Вследствие того, что непосредственное[97] единство рода и индивида простирается за пределы разума и природы, этот универсальный, идеальный индивид стал, вполне естественно и неизбежно, считаться сверхъестественным, небесным существом. Поэтому нелепо выводить из разума тождество рода и индивида; ибо только фантазия осуществляет это единство, фантазия, для которой нет ничего невозможного, та самая фантазия, которая творит чудеса; ибо величайшее чудо есть индивид, который, будучи индивидом, в то же время является идеей, родом, человечеством во всей полноте его совершенств и бесконечности.

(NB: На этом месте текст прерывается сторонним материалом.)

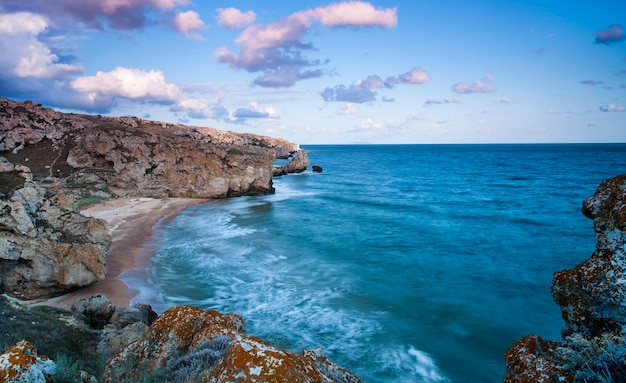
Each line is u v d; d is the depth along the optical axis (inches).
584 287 201.3
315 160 7214.6
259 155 2524.6
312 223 1610.5
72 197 888.3
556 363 181.6
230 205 2074.3
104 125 2647.6
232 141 4448.8
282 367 157.6
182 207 1948.8
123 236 1284.4
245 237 1350.9
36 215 798.5
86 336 530.6
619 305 187.6
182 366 246.2
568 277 212.2
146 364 271.7
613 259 195.2
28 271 742.5
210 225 1545.3
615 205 212.4
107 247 881.5
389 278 951.0
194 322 301.6
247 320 713.6
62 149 2240.4
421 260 1096.8
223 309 758.5
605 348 171.2
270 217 1738.4
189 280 916.6
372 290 871.7
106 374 268.1
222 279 927.0
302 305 785.6
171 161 2242.9
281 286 889.5
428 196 2459.4
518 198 2322.8
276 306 778.8
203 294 834.2
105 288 839.7
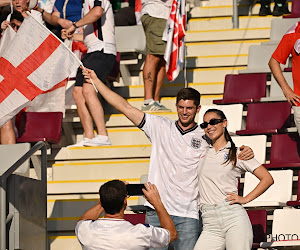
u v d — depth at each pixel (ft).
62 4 70.49
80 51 69.21
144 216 51.39
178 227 43.78
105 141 62.54
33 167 63.98
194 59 73.41
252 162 43.55
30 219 48.14
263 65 68.85
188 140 44.37
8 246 45.62
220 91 69.36
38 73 44.83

Поэтому также нелепо отвергать чудеса, но принимать библейского или догматического Христа. Приняв принцип, нельзя отрицать его неизбежных следствий.
О полном отсутствии в христианстве понятия рода особенно свидетельствует характерное учение его о всеобщей греховности людей. Это учение основано на требовании, чтобы индивид не был индивидом, а это требование в свою очередь покоится на предположении, что индивид сам по себе есть совершенное существо, адекватное представление или бытие рода. Здесь совершенно отсутствует объективное созерцание того, что «ты» способствует совершенству «я», что люди только вместе образуют человека и являются тем, чем может и должен быть человек. Все люди грешны. Я допускаю это: но все они грешат по разному: между ними существует очень большое, существенное различие. Один человек имеет склонность ко лжи,[98] другой — нет; он скорее пожертвует своей жизнью, чем нарушит свое слово или солжет, третий любит выпить, четвертый любит женщин, пятый свободен от всех этих недостатков или по милости природы, или благодаря энергии характера. Таким образом люди взаимно дополняют один другого не только в физическом и интеллектуальном, но и в нравственном отношении, благодаря чему в целом они являются тем, чем они должны быть, и представляют собою совершенного человека.
Поэтому общение с другими людьми облагораживает и возвышает: в обществе человек невольно, без всякого притворства, держит себя иначе, чем наедине с самим собой. Любовь, особенно половая любовь, творит чудеса. Мужчина и женщина взаимно исправляют и дополняют друг друга и только в единении представляют собою род, т. е. совершенного человека.[99] Любовь не мыслима вне рода. Любовь есть не что иное, как самоощущение рода, выраженное в половом различии. Реальность рода, служащая вообще только объектом разума, предметом мышления, становится в любви объектом чувства, истиной чувства; ибо в любви человек выражает недовольство своей индивидуальностью, постулирует существование другого, как потребность сердца, и причисляет другого к своему собственному существу, признает жизнь, связанную с ним любовью, жизнью истинно человеческой, соответствующей понятию человека, т. е. рода Индивид не полон, не совершенен, слаб, беспомощен; а любовь сильна, совершенна, спокойна, самодовольна, бесконечна, ибо в любви самоощущение индивидуальности обращается в самоощущение совершенства рода.
Но и дружба действует так же, как любовь, по крайней мере, там, где она является истинной, искренней дружбой и носит характер религии, как это было у древних. Друзья дополняют друг друга; дружба есть залог добродетели, даже больше, она есть сама добродетель, но добродетель общественная. Дружба возможна только между людьми добродетельными. как говорили еще древние. Но для нее не нужно совершенного сходства или равенства, а скорее она требует различия, ибо дружба покоится на стремлении к самодополнению. Благодаря другу человек обретает то, чего ему недостает. Дружба искупает недостатки одного добродетелями другого. Друг испрашивает оправдания для друга перед Богом. Как бы ни был порочен человек сам по себе, его хорошие задатки обнаруживаются в том, что он ведет дружбу с людьми достойными. Если я сам не могу быть совершенным существом, то я, по крайней мере, ценю добродетель и совершенство в других. Поэтому если когда-нибудь Бог пожелает судить меня за мои грехи, слабости и ошибки, я выставлю ему своим защитником и посредником добродетели моего друга. Бог оказался бы существом деспотическим и неразумным, если бы осудил меня за грехи, которые хотя я и совершил, но сам же осудил их, любя своих друзей, свободных от этих грехов.